During quarantine, I was given the gift of not being stuck in the middle of  a classroom. I had been running on nothing for so long. I was finally starting to learn who I was. I was in a dark place. A very dark place.
    I wasn't in the same social places I had known my whole life; a bubble rejecting differences. I wasn't as pressured being separate from those kids my age.
   As I learned more, the more I felt clarity and a willingness to be open about who I was with myself/ I denied a long time.
    A part of me after realizing I was watching one too many binding videos, as well as recognizing my gender crisis, preyed on my insecurity. I was scared of exploring who I was and being wrong or of somehow invalidating others, which was ridiculous.

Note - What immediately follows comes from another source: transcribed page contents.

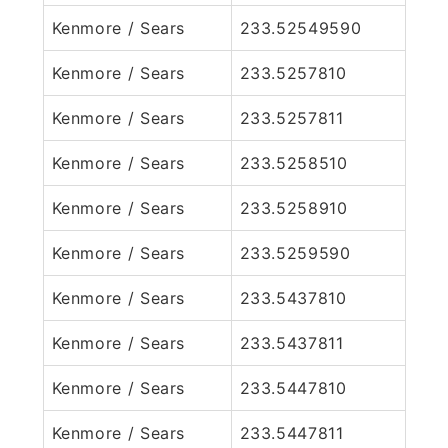
Kenmore / Sears
233.52549590
Kenmore / Sears
233.5257810
Kenmore / Sears
233.5257811
Kenmore / Sears
233.5258510
Kenmore / Sears
233.5258910
Kenmore / Sears
233.5259590
Kenmore / Sears
233.5437810
Kenmore / Sears
233.5437811
Kenmore / Sears
233.5447810
Kenmore / Sears
233.5447811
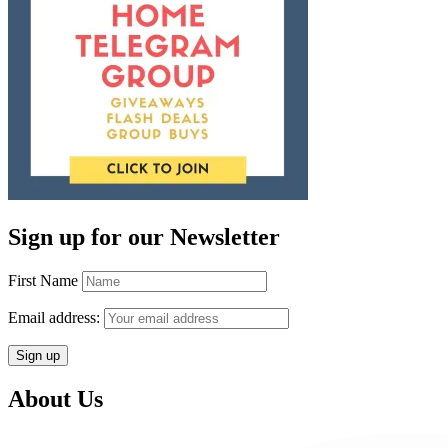
Sign up for our Newsletter
First Name
Email address:
About Us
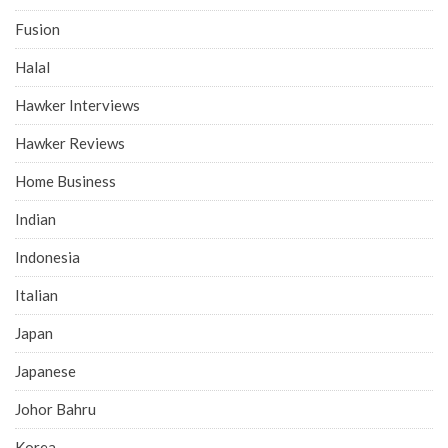
Fusion
Halal
Hawker Interviews
Hawker Reviews
Home Business
Indian
Indonesia
Italian
Japan
Japanese
Johor Bahru
Korea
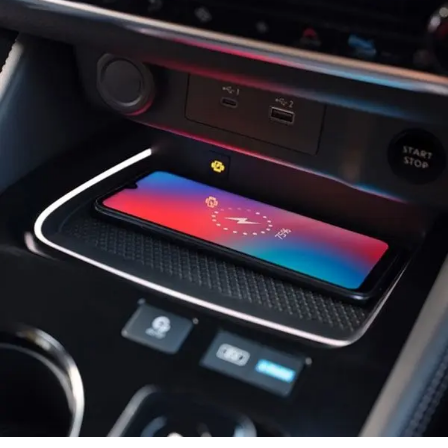
Rear Window Wiper
Power windows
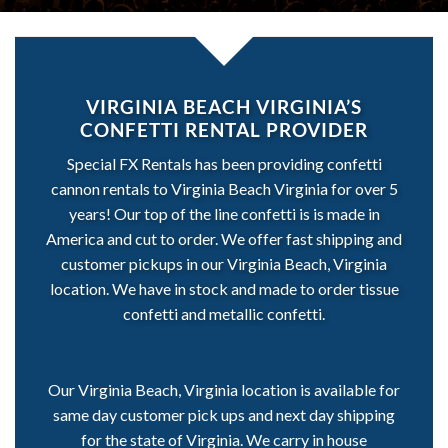
VIRGINIA BEACH VIRGINIA’S
CONFETTI RENTAL PROVIDER
Special FX Rentals has been providing confetti
cannon rentals to Virginia Beach Virginia for over 5
years! Our top of the line confetti is is made in
America and cut to order. We offer fast shipping and
customer pickups in our Virginia Beach, Virginia
location. We have in stock and made to order tissue
confetti and metallic confetti.
Our Virginia Beach, Virginia location is available for
same day customer pick ups and next day shipping
for the state of Virginia. We carry in house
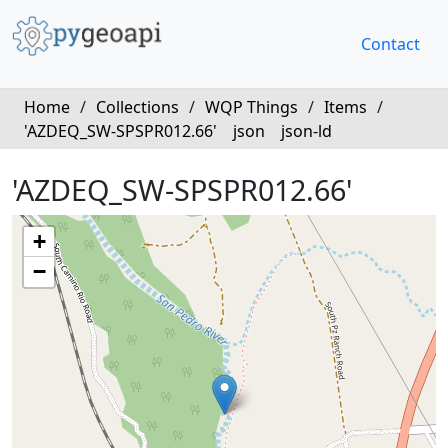
Contact
Home
/
Collections
/
WQP Things
/
Items
/
'AZDEQ_SW-SPSPR012.66'
json
json-ld
'AZDEQ_SW-SPSPR012.66'
+
−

     When I started my gender journey, I was still highly uninformed and held prejudice/implicit bias. I had a very unstable mental health. I was processing much more than who I was in queer terms, but reassessing the traumas and childhood I had experienced.
     I felt so freed when I went to an in person program for a couple weeks (therapy). People did not judge me for being who I was. I trued out different pronouns and for a while had been using a new name. I delved into pronoun closets and closely examined my own feelings and interactions. It felt right when I recognized I was agender. I felt the pressures I didn't know I had for years lift off from me.
      For a while I went by multiple pronouns, but it annoyed the HECK out of me when people didn't use anything other than the one's assigned to me at birth. I soon realized it went beyond that and I didn't feel comfortable being viewed or talked about that way.